If a Creditor Doesn’t Go Through the Legal Steps

It’s usually the creditor’s job to do what is necessary to create a lien on what you are buying or on what you are providing as collateral. After all, the creditor is the one who wants the extra leverage against you. You’ll more likely pay a debt it it’s backed up by a lien on something you need or want. And if you don’t pay, the creditor will at least be able to repossess or foreclose on the collateral to get back some of the money it lent.

For countless reasons creditors don’t always go through the legally necessary steps. If not, what happens to that debt in a Chapter 7 case?  

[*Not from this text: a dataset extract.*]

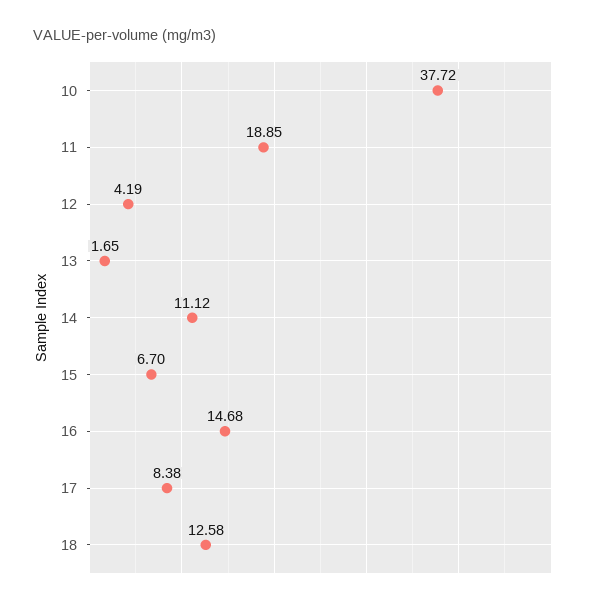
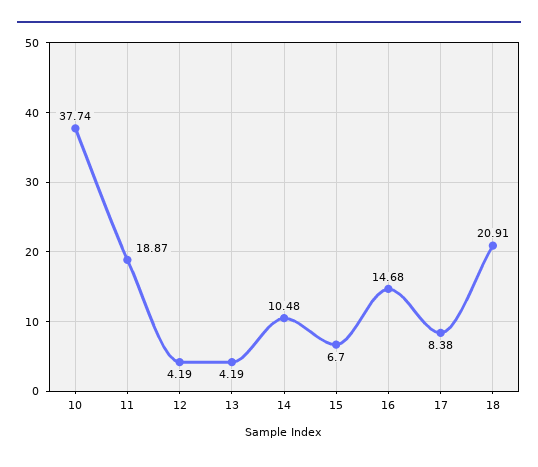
10: 37.72 -> 37.74
11: 18.85 -> 18.87
13: 1.65 -> 4.19
14: 11.12 -> 10.48
18: 12.58 -> 20.91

Debts Unexpectedly Not Secured

As mentioned above, there are different procedures for creating liens for different kinds of collateral. Those procedures differ in sometimes crucial details from state to state, and those state laws change over time. Notwithstanding these challenges, you’d think creditors would keep on top of this given how important it would be for them. But they don’t always know the laws as well as you’d think. Or even if their official procedures are appropriate, their employees don’t always follow those procedures perfectly. Creditors can mess up.

As a result when you file a bankruptcy case it’s smart to find out whether debts that you think are secured really are. The difference can be huge. Simply put, it can make the difference between having to pay a debt in full vs. paying nothing at all.

We’ll illustrate this with an example.

The Example

Assume that you bought your stove, refrigerator, clothes washer and drier at a local appliance store 18 months ago.  You and your family had moved into a rental home which didn’t have these appliances. You bought them all on credit for $3,000, financed on a contract through the store. You thought you remember hearing or reading somewhere that the store had a right to repossess what you bought if you didn’t pay off the contract. That would’ve meant that the store had a legally enforceable lien on the appliances to secure the debt you owed.

You didn’t have to make payments on the contract for the first 3 months (“90 days same as cash”). Then a high interest rate kicked in, and you made most of the relatively small payments. But then you didn’t pay the last couple payments, and now still owe $2,600.

You and your spouse have now filed a Chapter 7 bankruptcy case to get a fresh financial start.

Your family really needs these appliances. You have no spare cash with which to replace them, and no credit with which to do so. So you figure you’ll have to keep paying on the high interest contract until it’s paid off. With the low payments and high interest you’d probably end up paying close to $4,000 more on appliances that currently likely have a fair market value of no more than a combined $1,500. But you figure you really don’t have a choice.

The Store Contract Didn’t Actually Create a Secured Debt

However, your bankruptcy lawyer looks through the purchase contract and finds out that the store did not create a lien in the appliances. To create a lien, the contract needed to clearly state that it was doing so. But it did not. As a result, the debt is not legally secured by those appliances or by anything else you own. It’s an unsecured debt, one that can almost certainly be discharged—legally written off—without paying for the appliances.

So, instead of having to pay anything more on the appliances, much less the $4,000 or so that you thought you would, you pay nothing. And the appliances are yours to keep free and clear.